▶ _Exercise requirements_
Report how many lines in the rows below contain the string "cPlane", matching case exactly. Give only the number.
Start of Records for the exercise
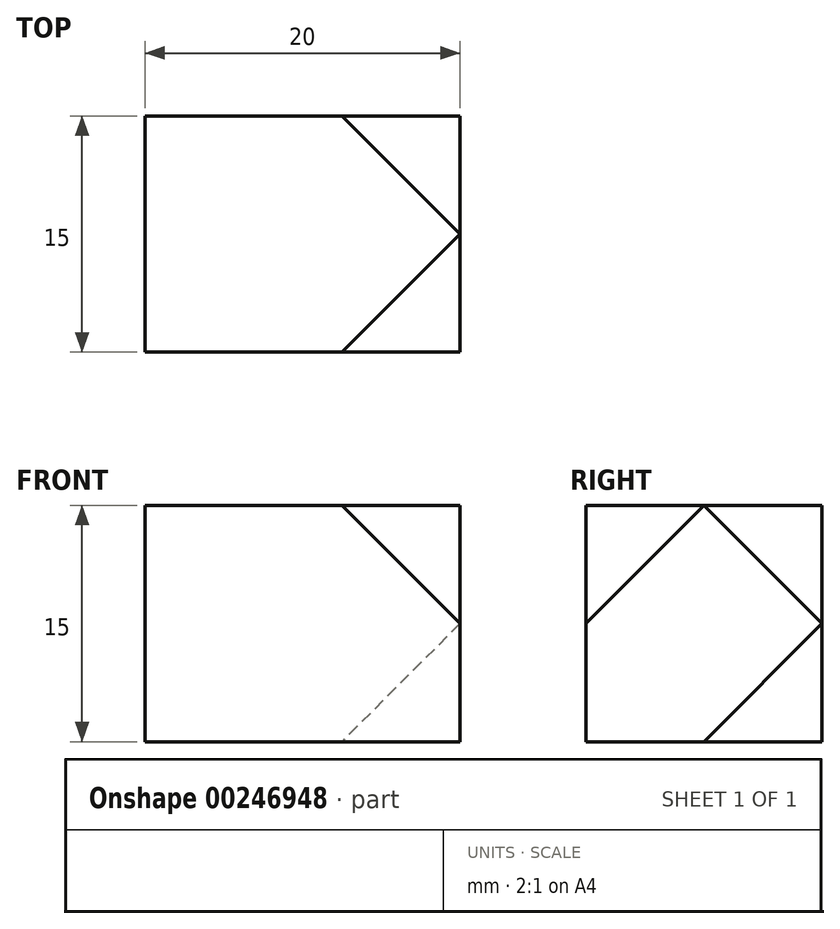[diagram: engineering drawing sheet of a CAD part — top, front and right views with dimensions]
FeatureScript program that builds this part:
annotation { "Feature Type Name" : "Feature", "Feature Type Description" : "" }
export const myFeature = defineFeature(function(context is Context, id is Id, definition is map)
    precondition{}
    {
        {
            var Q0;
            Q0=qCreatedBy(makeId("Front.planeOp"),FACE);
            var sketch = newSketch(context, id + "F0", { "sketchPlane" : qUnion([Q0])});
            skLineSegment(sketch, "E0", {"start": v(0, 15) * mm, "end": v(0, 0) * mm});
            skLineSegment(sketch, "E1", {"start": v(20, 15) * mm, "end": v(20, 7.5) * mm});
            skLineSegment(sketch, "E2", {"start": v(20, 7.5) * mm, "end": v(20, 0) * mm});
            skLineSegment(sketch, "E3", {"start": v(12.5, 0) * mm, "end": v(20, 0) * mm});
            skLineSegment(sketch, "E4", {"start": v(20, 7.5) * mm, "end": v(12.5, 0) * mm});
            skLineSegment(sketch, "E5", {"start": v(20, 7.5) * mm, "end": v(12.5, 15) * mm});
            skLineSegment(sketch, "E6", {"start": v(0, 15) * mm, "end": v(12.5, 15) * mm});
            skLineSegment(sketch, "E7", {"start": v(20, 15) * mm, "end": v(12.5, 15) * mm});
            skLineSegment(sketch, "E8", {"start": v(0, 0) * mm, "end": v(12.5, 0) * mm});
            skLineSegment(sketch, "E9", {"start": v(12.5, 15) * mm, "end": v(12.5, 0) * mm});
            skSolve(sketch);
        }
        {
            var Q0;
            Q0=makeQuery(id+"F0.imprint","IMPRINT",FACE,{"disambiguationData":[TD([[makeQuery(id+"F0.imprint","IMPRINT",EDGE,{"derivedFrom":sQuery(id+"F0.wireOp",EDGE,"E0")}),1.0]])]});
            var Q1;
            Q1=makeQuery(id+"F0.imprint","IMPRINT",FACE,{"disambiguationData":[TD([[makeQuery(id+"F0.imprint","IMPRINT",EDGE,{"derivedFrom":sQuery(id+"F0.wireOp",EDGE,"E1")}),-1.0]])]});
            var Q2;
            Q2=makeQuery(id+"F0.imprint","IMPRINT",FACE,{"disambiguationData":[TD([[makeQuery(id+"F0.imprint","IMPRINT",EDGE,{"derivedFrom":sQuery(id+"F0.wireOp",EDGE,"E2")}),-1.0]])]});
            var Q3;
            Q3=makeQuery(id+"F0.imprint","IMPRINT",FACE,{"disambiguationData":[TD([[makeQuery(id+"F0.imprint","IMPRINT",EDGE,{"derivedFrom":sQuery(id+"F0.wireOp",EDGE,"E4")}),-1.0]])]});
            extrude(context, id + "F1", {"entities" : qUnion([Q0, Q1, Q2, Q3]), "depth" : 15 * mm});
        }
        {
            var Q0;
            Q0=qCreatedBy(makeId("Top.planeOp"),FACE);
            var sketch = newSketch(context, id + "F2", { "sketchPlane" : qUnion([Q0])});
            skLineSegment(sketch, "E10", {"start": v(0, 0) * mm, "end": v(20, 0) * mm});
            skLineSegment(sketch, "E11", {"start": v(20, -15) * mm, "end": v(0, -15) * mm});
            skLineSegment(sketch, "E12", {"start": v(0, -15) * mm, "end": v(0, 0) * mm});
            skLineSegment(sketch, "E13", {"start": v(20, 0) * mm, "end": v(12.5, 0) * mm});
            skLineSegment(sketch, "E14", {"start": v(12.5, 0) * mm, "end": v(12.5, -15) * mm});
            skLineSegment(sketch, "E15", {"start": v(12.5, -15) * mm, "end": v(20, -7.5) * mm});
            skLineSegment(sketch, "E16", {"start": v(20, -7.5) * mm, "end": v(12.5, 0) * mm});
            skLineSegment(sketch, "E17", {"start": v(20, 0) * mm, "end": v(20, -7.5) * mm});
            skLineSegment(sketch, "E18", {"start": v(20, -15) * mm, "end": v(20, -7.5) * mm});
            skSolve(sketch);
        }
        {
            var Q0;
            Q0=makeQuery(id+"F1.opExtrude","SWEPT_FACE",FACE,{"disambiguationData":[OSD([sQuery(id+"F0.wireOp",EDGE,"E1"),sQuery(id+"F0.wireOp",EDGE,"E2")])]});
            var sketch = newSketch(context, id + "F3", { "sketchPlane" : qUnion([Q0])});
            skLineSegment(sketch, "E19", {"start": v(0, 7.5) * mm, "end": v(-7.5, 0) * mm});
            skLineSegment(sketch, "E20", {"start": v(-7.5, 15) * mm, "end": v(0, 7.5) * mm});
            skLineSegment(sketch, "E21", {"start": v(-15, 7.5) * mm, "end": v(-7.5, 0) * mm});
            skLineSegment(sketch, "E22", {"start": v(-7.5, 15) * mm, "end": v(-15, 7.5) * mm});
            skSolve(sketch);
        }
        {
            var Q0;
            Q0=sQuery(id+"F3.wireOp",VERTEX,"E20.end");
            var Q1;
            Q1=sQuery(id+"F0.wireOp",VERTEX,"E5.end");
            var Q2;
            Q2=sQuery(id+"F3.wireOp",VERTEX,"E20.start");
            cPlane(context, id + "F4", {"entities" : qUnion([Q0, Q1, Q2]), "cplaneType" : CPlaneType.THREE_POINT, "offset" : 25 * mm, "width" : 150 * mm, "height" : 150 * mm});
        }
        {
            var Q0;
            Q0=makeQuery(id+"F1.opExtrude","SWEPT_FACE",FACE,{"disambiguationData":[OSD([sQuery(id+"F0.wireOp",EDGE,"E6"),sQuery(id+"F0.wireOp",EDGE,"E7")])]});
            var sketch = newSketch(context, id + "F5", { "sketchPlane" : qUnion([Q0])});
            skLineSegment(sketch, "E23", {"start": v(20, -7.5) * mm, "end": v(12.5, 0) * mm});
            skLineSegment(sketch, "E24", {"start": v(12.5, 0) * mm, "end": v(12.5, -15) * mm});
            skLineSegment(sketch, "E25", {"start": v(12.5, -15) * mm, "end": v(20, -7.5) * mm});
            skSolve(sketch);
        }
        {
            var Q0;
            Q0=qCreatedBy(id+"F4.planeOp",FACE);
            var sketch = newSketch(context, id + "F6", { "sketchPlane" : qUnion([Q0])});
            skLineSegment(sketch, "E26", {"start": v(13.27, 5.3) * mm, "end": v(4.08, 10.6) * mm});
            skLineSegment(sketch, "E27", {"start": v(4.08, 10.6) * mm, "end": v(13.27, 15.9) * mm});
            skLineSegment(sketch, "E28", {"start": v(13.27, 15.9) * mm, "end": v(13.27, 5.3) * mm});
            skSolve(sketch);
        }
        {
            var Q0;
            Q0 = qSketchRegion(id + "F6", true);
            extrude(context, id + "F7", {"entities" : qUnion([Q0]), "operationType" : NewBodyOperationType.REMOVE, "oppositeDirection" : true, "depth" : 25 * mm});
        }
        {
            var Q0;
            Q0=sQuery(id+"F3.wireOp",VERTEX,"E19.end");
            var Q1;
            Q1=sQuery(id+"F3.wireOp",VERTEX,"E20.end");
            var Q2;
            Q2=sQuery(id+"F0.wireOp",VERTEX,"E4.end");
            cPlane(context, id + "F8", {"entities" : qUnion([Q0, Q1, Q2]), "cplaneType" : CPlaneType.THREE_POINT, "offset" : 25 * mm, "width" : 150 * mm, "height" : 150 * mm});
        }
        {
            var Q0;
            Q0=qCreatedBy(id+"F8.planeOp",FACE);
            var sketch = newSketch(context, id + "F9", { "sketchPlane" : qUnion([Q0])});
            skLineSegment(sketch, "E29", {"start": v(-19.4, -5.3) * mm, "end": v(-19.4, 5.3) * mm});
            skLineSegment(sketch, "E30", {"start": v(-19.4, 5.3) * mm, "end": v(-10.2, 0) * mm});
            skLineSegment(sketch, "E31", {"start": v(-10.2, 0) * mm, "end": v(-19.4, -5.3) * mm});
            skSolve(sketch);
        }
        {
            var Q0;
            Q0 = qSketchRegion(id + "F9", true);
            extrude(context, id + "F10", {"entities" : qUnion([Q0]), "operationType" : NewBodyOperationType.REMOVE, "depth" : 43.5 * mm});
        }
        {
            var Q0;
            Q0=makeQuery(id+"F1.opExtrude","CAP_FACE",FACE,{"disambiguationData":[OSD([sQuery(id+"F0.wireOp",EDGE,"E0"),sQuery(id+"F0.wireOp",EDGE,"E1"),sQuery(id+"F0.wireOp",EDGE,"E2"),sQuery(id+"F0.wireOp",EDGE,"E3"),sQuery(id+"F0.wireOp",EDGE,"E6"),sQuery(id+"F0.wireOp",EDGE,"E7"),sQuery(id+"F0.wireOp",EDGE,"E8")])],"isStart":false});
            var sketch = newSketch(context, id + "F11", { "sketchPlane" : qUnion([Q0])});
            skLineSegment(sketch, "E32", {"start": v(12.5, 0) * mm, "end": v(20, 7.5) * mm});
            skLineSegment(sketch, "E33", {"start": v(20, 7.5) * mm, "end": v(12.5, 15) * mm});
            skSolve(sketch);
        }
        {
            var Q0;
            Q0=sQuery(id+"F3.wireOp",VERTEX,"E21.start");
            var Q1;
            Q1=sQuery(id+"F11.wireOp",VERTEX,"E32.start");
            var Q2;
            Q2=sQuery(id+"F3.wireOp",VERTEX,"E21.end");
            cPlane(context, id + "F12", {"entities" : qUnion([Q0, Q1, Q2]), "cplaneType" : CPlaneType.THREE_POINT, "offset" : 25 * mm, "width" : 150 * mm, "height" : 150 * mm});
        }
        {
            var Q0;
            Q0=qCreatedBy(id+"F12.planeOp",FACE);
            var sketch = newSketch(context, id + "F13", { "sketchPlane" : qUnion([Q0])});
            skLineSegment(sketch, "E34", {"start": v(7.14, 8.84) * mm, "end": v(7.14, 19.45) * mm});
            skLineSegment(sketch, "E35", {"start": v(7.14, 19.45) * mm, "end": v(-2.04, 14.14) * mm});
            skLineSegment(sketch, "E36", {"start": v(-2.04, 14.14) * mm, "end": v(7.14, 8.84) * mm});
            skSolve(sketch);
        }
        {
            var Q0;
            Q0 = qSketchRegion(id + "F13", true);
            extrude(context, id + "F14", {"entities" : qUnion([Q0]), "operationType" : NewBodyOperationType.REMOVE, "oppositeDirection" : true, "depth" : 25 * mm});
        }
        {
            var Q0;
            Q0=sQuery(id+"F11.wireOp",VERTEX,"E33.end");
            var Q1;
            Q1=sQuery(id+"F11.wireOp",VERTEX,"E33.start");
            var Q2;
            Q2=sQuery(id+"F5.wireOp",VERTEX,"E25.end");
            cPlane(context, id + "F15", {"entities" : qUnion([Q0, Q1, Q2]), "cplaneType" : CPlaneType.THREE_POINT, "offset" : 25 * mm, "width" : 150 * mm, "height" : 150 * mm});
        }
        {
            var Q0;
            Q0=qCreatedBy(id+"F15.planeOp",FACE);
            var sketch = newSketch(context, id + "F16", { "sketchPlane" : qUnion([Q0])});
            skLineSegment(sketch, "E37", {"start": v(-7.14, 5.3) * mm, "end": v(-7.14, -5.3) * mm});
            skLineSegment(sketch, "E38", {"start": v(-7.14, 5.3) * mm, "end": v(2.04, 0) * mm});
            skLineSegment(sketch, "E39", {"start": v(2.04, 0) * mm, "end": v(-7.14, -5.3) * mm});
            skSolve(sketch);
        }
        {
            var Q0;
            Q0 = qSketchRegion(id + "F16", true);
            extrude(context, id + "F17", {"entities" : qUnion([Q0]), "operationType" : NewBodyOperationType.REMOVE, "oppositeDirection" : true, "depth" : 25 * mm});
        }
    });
End of Records for the exercise
Start of Records for the exercise
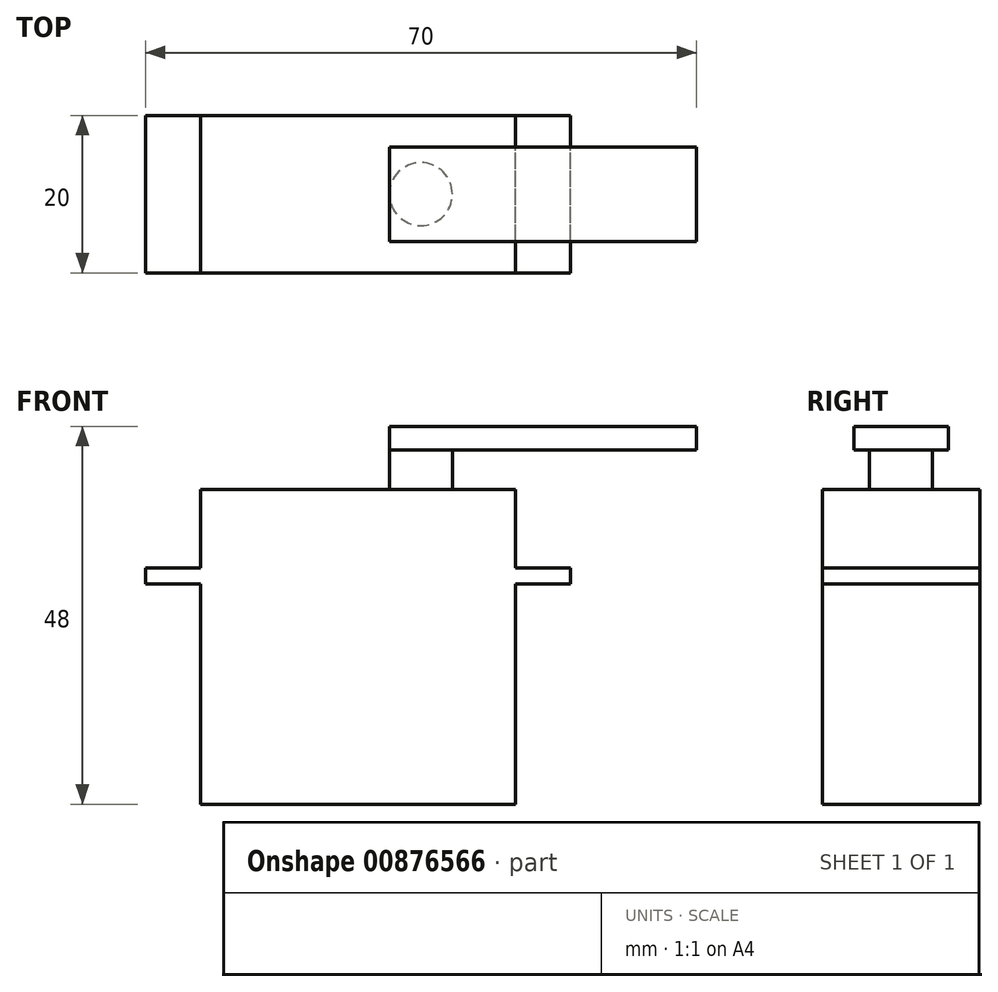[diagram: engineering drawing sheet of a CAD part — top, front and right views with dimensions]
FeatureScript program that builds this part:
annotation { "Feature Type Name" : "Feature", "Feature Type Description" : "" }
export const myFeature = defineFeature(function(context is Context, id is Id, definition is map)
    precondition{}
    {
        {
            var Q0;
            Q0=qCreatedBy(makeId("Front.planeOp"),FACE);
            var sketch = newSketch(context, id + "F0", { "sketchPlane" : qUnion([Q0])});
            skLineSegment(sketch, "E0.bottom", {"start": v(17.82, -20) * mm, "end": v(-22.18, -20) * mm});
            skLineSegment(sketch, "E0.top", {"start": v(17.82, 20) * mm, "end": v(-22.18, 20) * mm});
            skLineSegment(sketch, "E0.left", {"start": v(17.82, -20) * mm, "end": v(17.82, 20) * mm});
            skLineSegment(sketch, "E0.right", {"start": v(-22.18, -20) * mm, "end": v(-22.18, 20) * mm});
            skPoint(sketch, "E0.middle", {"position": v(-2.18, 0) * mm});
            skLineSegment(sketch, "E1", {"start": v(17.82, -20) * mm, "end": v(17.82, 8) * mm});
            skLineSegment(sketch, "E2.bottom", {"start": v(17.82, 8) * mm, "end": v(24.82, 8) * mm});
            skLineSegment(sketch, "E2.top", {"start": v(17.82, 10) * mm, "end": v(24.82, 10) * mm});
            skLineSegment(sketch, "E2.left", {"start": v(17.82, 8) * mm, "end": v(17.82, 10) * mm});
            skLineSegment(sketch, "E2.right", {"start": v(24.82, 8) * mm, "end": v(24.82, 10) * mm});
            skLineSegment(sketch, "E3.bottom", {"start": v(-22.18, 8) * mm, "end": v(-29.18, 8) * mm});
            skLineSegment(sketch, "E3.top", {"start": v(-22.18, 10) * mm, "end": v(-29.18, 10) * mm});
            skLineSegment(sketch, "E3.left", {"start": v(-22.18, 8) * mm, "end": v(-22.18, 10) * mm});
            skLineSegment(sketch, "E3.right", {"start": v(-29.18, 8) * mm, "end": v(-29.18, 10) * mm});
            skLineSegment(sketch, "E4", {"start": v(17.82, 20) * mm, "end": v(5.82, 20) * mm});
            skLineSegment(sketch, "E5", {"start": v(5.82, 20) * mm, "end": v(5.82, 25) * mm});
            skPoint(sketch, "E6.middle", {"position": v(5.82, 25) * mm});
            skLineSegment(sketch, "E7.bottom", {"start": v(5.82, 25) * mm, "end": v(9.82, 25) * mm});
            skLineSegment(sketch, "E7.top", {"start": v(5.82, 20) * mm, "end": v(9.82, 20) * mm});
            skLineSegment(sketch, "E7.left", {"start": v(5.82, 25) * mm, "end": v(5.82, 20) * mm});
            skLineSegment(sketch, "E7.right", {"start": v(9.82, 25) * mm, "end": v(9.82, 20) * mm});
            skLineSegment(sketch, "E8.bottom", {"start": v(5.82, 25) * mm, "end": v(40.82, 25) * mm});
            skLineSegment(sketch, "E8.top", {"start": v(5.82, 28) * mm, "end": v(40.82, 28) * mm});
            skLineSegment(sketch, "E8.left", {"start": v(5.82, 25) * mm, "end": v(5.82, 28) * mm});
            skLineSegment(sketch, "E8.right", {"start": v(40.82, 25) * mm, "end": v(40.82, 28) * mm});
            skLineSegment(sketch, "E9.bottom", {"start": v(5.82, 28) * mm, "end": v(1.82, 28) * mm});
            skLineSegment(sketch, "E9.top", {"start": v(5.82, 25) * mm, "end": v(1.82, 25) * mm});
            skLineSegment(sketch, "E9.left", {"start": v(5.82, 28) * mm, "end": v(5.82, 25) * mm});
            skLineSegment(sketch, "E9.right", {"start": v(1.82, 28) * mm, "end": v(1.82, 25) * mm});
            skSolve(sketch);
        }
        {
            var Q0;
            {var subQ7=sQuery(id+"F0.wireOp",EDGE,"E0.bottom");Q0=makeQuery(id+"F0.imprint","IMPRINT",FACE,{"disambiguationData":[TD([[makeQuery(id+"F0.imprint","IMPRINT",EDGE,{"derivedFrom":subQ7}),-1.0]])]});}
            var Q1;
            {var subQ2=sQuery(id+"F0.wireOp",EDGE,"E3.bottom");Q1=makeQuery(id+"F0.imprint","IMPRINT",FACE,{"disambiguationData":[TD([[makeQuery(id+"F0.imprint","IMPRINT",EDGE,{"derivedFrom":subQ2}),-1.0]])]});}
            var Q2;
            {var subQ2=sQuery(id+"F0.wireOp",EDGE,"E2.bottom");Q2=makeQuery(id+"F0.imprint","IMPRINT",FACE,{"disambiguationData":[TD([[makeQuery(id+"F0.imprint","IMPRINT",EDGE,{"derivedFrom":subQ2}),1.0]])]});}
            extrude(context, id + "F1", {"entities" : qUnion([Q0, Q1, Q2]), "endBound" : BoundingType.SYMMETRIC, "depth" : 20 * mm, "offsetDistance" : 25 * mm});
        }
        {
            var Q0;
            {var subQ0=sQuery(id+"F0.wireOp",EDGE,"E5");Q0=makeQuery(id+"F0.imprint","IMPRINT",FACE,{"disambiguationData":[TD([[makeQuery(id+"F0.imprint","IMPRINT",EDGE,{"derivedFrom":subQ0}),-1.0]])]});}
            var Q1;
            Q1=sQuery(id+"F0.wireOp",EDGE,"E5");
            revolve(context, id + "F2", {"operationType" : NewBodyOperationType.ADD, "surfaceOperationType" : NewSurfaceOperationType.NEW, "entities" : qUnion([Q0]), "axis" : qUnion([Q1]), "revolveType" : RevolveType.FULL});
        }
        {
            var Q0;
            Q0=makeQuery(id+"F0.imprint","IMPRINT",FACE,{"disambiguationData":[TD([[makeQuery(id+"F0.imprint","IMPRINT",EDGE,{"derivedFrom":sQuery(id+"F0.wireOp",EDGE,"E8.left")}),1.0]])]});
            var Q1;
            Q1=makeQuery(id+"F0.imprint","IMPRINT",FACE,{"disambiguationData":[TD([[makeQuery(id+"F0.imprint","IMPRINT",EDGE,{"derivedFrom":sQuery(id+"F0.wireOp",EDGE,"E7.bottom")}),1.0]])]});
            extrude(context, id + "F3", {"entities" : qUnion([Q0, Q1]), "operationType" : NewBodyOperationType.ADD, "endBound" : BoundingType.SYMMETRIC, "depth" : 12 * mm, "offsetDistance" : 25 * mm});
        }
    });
End of Records for the exercise
▶ _Written reply_
4